_ABOUT THIS TASK:_
Your answer must be an exact copy of the records below, minus the pictures.

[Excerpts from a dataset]
========================================================================
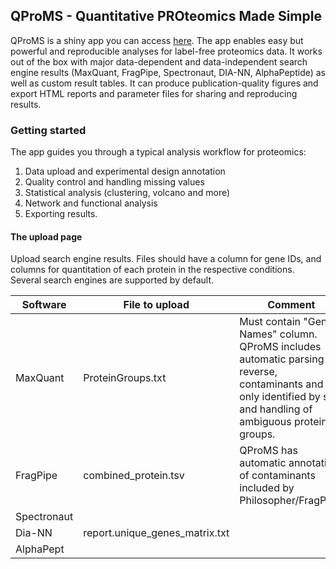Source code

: ## QProMS - Quantitative PROteomics Made Simple

QProMS is a shiny app you can access [here](https://bioserver.ieo.it/shiny/app/qproms). The app enables easy but powerful and reproducible analyses for label-free proteomics data. It works out of the box with  major data-dependent and data-independent search engine results (MaxQuant, FragPipe, Spectronaut, DIA-NN, AlphaPeptide) as well as custom result tables. It can produce publication-quality figures and export HTML reports and parameter files for sharing and reproducing results.

### Getting started

The app guides you through a typical analysis workflow for proteomics:

1. Data upload and experimental design annotation
2. Quality control and handling missing values
3. Statistical analysis (clustering, volcano and more)
4. Network and functional analysis
5. Exporting results.

#### The upload page

Upload search engine results. Files should have a column for gene IDs, and columns for quantitation of each protein in the respective conditions. Several search engines are supported by default.


| Software    | File to upload                 | Comment                                                                                                                                                            | 
|-------------|--------------------------------|--------------------------------------------------------------------------------------------------------------------------------------------------------------------| 
| MaxQuant    | ProteinGroups.txt              | Must contain "Gene Names" column. QProMS includes automatic parsing of reverse, contaminants and only identified by site and handling of ambiguous protein groups. |
| FragPipe    | combined_protein.tsv           | QProMS has automatic annotation of contaminants included by Philosopher/FragPipe.  |
| Spectronaut |  |  | 
| Dia-NN      | report.unique_genes_matrix.txt    | |  
| AlphaPept   |     | |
========================================================================
_PROBLEM SOLUTION:_
Source code

: ## QProMS - Quantitative PROteomics Made Simple

QProMS is a shiny app you can access [here](https://bioserver.ieo.it/shiny/app/qproms). The app enables easy but powerful and reproducible analyses for label-free proteomics data. It works out of the box with  major data-dependent and data-independent search engine results (MaxQuant, FragPipe, Spectronaut, DIA-NN, AlphaPeptide) as well as custom result tables. It can produce publication-quality figures and export HTML reports and parameter files for sharing and reproducing results.

### Getting started

The app guides you through a typical analysis workflow for proteomics:

1. Data upload and experimental design annotation
2. Quality control and handling missing values
3. Statistical analysis (clustering, volcano and more)
4. Network and functional analysis
5. Exporting results.

#### The upload page

Upload search engine results. Files should have a column for gene IDs, and columns for quantitation of each protein in the respective conditions. Several search engines are supported by default.


| Software    | File to upload                 | Comment                                                                                                                                                            | 
|-------------|--------------------------------|--------------------------------------------------------------------------------------------------------------------------------------------------------------------| 
| MaxQuant    | ProteinGroups.txt              | Must contain "Gene Names" column. QProMS includes automatic parsing of reverse, contaminants and only identified by site and handling of ambiguous protein groups. |
| FragPipe    | combined_protein.tsv           | QProMS has automatic annotation of contaminants included by Philosopher/FragPipe.  |
| Spectronaut |  |  | 
| Dia-NN      | report.unique_genes_matrix.txt    | |  
| AlphaPept   |     | |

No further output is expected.